数刻のち、充分な補給を済ませた一行が船へ戻ってくる。船番をしていたゾロが、仲間の気配を感じて目を開けた。
「ただいま、剣士さん」
「街はすごく面白かったぞ、ゾロ」
ロビンとチョッパーがゾロに「ただいま」を告げる。
「…ああ」
壁に背を預けたまま、ゾロは空返事をした。二人の向こうでは、ナミの荷物を上機嫌で運び入れるサンジ。大量の食糧を倉庫まで運ばされているウソップ。食糧を掠め取ろうと目論むルフィ。
「これで安心して航海ができるわ」
存分に買い物ができたナミは満足そうだ。
「ロビンは、なにかいいもの見つけた? ……それ、なにを買ってきたの?」
ふと、ロビンが持っている荷物に気づいた。
「これはね」
ロビンは微笑みながら中身を取り出す。
「花?」
青紫色の花を咲かせている鉢植えが現れた。
「通りかかった花屋で見つけたんだ。

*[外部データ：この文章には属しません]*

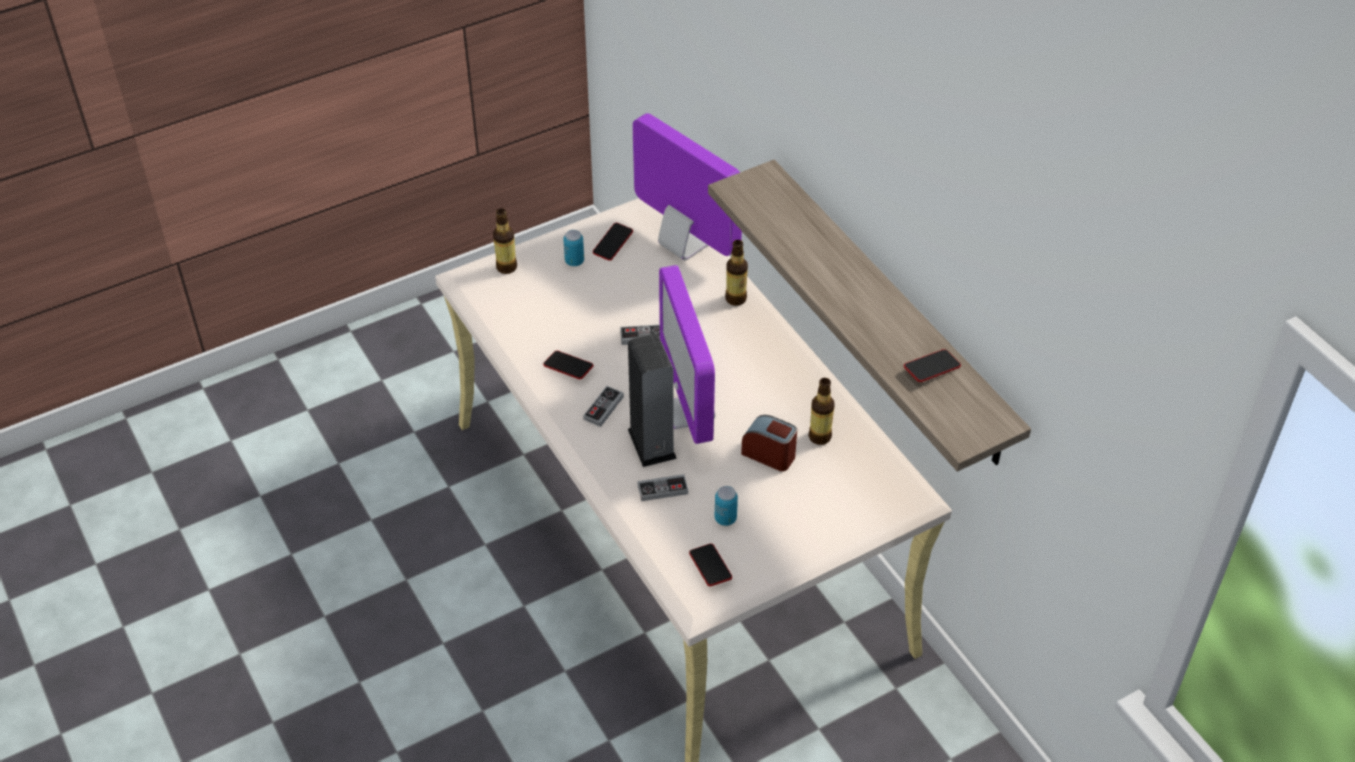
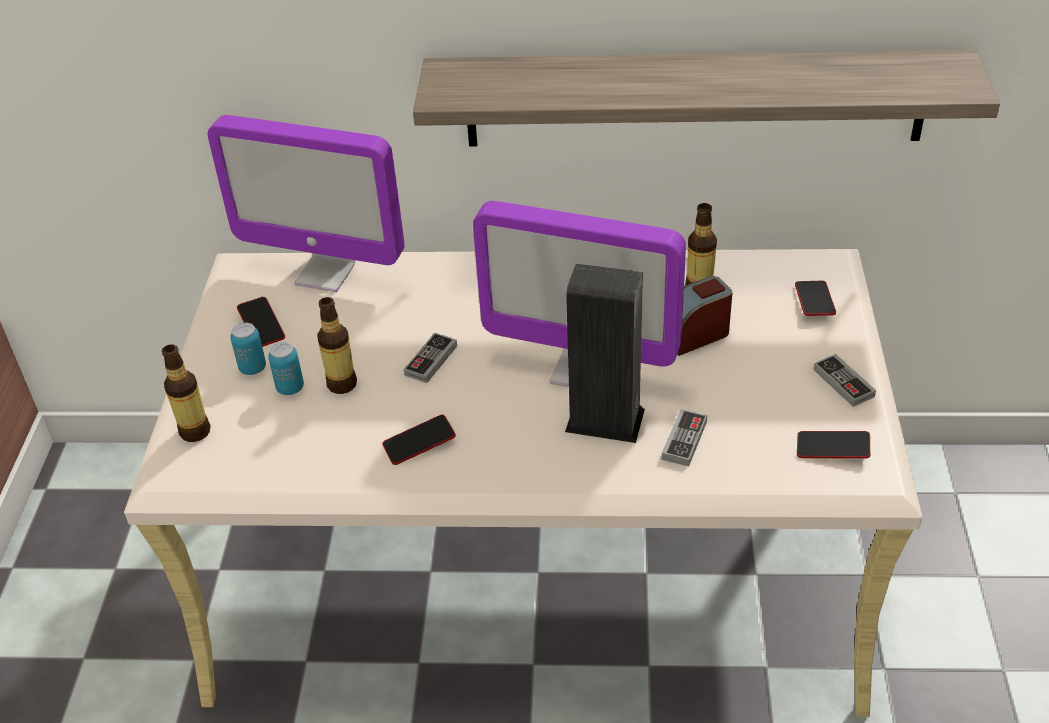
camera: 55 degrees left, 5 degrees down
(603, 408) = (513, 439): game controller -> game controller (843, 383)
(683, 245) = (326, 273): monitor -> monitor turned 150 degrees counterclockwise
(725, 518) = (766, 406): can -> can (290, 388)
(736, 298) = (445, 268): bottle -> bottle (342, 384)
(931, 368) = (846, 72): phone -> phone (814, 302)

可愛い花だろ、ナミ」
チョッパーも嬉しそうに頬を緩ませる。釣鐘の形をした小さな花が、いくつも咲いていた。
「カンパニュラね?」
「ええ、そうよ」
ナミが花の名前を口にすると、ロビンは頷く。
「ずっと海上での生活なのに、大丈夫なの?」
自分たちの船は、天候が変わるグランドラインを渡っていくのだ。熱帯もあれば寒冷地もある。植物がそれに適応できるのだろうかと、ナミは懸念を持った。
「お店の人にちゃんと聞いてきたわ。扱いには気をつけなくてはいけないけど、しっかり管理していれば育つそうよ。だから、買ってきてしまったの」
ロビンは思い入れのある眼差しで花を見守る。ゾロは一言も口を挟まず、その花を眺めていた。
数日後、メリー号は再び海へ乗り出した。あの鉢植えの花は、ロビンとチョッパーが世話をして綺麗に咲いている。陽光を好む性質のため、日当たりのいいみかん畑に置かれていた。
昼寝をしようと甲板へやってきたゾロは、視界に入ったその花を見つめる。どうして女が花など買ってきたのか、少し疑問だった。そこへ、花に水をやりに来たロビンが現れる。ゾロは慌ててその花から視線をそらした。
「剣士さん」
「なんだ」
ロビンはゆっくりと歩み寄り、鉢植えのそばにしゃがみこむ。
「この花の名前、知ってる?」
花に慈しむような瞳を向けながら、問いかけた。
「ナミが言ってたな。カンパ、ニュラ…だとか」
「それは大きく分類したときの花の種類。カンパニュラでも、もっと細かい品種名があるのよ」
「そんなもん、知るはずないだろ」
当然の回答に、ロビンはそっと花に水を注いでいく。
「知りたい?」
「興味ねェよ」
「そう」
花を大切に育てる横顔を、ゾロは傍目に伺った。
「この花ね、あなたにと思って買ってきたの」
「あァ?」
「あなたに『受け取って』ほしくて」
「なんでだよ」
「あなたには必要だと思うわ、精神を緩和するものも。たまには植物に触れてみれば、リラックスできるでしょう?」
「必要ねェよ、おれには」
突っぱねるゾロに、ロビンは苦笑する。
「心配しなくても、世話はわたしがちゃんとするわ。だって『枯らしたくない』もの。でも、気が向いたら水をあげてほしいわ」
ロビンは思わせぶりな言い回しで告げると、ラウンジへ戻っていった。ゾロが思案顔で花を眺めると、チョッパーがやってきた。気になったままというのも嫌なので、とりあえず訊いてみる。
「チョッパー。お前、その花の名前知ってるか? …種類じゃなくて、品種名っていうヤツ」
「知ってるぞ。おれ、花屋でロビンが話しているの、聞いてたからな」
チョッパーは職業柄、カタカナの名前を覚えるのは得意だ。
「なんて言うんだ?」
「ええと、たしか…ゲ、ゲット、ミー? …そうだ、『GET ME』だよ」
ゾロは沈黙した。先刻のロビンの台詞が脳裏によみがえる。そういう意味合いを込めて、ロビンはあの花を大事に育てているのだ。遠まわしなやり口に気づいてしまい、複雑な気分になる。
「可愛いよな、ゾロ」
「あ?」
ああいうのは『したたか』って言うんじゃないのか。うっかりそんな言葉が口を出そうになり、慌てて自制する。チョッパーが言ったのは花のことであって、ロビンのことではない。だけど花に込められた真意を知ってしまった今では、間違っても『可愛い』とは言えない。
「なあ、ゾロ」
「なんだ」
「ゾロはこの花、好きか?」
純真無垢な瞳に問われ、言葉に詰まる。花とロビンは別物だと分かってはいるが、素直に頷けるものでもない。意味を知りながら「この花を好きだ」というのは、「ロビンを好きだ」と言うのと同じ。さすがにそれは言えない、自分の中にある決意が揺らぐから。
だが、単に「花を好きか」と訊かれているだけなのに、こんな風に迷うのもおかしいだろう。チョッパーから変に疑われないよう、困惑を押し込めて口を開く。
「…き、嫌いじゃねェ」
小さな花にロビンを重ね、ゾロは頭を抱えながら呟いた。